FERNANDEZ LYNCH MJ; NOLI TRUANT S; ANTONOGLOU B; TODONE M; ROMASANTA P; SARRATEA B; DE MARZI MC; MALCHIODI EL; FERNANDEZ M

Mar del Plata, Buenos Aires

Congreso; LIX Reunión Científica Anual, SAIC, LXII Reunión Anual SAI; 2014

Sociedad Argentina de Inmunología-Sociedad Argentina de Investigación Clínica

Ver adjunto pagina 191 Bacterial superantigens (SAgs) are bacterial proteins which bind in a non-classical way to TCR-MHC-II complexes inducing a peptide-non-specific proliferation of T lymphocytes. Staphylococcus aureus produces a wide range of enterotoxins, including type II SAg SEG. SAg related diseases are commonly treated with a combination of: antibiotics, if the bacteria are present; systemic glucocorticoids, for modulating the exacerbated response; and hemodynamic support for severe cases. Recently, resistance to the glucocorticoid traditional treatment was described for SEB, another type II SAg. In order to elucidate whether glucocorticoid resistance is extended to other members of the type II family, mouse splenocytes were treated with 1 and 10 μg/ml of SEG, showing significant proliferation at high doses of dexamethasone (10-5 M); SEG 1μg/ml: (2208 ± 15) cpm; SEG 10μg/ml: (3017 ± 59) cpm compared to control (161 ± 75) cpm; whereas classical LT-mythogen PHA proliferation is inhibited at low glucocorticoid doses (10-8M).
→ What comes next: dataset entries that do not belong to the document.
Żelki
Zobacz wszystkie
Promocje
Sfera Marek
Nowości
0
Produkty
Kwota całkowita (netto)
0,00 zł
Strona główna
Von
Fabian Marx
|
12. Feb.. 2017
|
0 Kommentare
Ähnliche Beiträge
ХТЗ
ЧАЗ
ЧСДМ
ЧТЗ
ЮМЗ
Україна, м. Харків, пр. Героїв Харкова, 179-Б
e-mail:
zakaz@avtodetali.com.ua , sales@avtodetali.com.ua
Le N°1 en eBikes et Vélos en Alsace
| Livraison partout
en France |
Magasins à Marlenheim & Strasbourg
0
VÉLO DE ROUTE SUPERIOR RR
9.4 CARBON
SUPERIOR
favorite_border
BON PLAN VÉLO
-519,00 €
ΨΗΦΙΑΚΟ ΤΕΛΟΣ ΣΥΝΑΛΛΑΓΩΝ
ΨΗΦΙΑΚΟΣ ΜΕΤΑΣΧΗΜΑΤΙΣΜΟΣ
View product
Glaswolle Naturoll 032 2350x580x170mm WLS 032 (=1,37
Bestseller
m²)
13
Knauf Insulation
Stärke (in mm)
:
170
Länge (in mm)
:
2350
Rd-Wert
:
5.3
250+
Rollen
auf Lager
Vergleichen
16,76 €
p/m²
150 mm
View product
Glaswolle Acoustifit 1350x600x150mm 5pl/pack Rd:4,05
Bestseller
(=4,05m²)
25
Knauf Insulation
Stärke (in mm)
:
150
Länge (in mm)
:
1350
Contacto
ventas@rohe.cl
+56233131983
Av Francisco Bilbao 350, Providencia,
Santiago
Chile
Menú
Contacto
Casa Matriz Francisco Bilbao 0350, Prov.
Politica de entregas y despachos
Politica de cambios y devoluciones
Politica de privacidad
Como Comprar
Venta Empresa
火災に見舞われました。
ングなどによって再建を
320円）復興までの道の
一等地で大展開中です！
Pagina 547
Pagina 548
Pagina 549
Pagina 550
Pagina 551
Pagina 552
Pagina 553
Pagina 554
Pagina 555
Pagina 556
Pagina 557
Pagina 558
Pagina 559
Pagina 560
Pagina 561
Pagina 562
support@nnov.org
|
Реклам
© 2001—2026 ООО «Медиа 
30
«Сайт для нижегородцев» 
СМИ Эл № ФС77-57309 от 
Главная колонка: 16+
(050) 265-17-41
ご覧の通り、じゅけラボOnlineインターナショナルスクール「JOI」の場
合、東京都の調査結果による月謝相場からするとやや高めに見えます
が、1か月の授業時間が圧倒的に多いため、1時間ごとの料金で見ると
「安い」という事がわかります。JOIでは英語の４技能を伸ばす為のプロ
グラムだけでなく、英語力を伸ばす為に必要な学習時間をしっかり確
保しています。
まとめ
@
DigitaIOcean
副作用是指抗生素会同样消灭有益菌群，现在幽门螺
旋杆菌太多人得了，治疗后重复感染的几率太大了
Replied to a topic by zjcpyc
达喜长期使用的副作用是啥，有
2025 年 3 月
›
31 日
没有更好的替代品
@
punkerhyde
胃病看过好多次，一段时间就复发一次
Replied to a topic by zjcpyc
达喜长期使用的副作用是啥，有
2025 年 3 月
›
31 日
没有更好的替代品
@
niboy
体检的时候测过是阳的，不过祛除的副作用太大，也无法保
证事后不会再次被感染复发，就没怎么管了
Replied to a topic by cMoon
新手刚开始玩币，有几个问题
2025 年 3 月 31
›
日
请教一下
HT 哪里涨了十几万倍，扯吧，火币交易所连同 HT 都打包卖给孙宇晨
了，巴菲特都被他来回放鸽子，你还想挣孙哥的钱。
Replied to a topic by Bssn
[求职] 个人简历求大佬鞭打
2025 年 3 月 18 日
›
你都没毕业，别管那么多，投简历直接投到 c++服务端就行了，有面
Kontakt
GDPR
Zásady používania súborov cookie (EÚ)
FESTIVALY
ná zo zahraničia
The addition of 0.0025 and 0.025 μg/ml of S. aureus peptidoglycan enhances the resistance at higher dexamethasone doses. Moreover, SEG site directed mutants D172A, F204A, G20A, N24A and N24D, which involve TCR ?hot spots? binding residues, show decreased in vitro activity and glucorticoid inhibition at lower doses. These results suggest that the activation of TCR signaling might be necessary for glucocorticoid resistance. The understanding of the underlying mechanisms of superantigen glucorticoid resistance might lead to more effective treatments of the pathologies related to these toxins.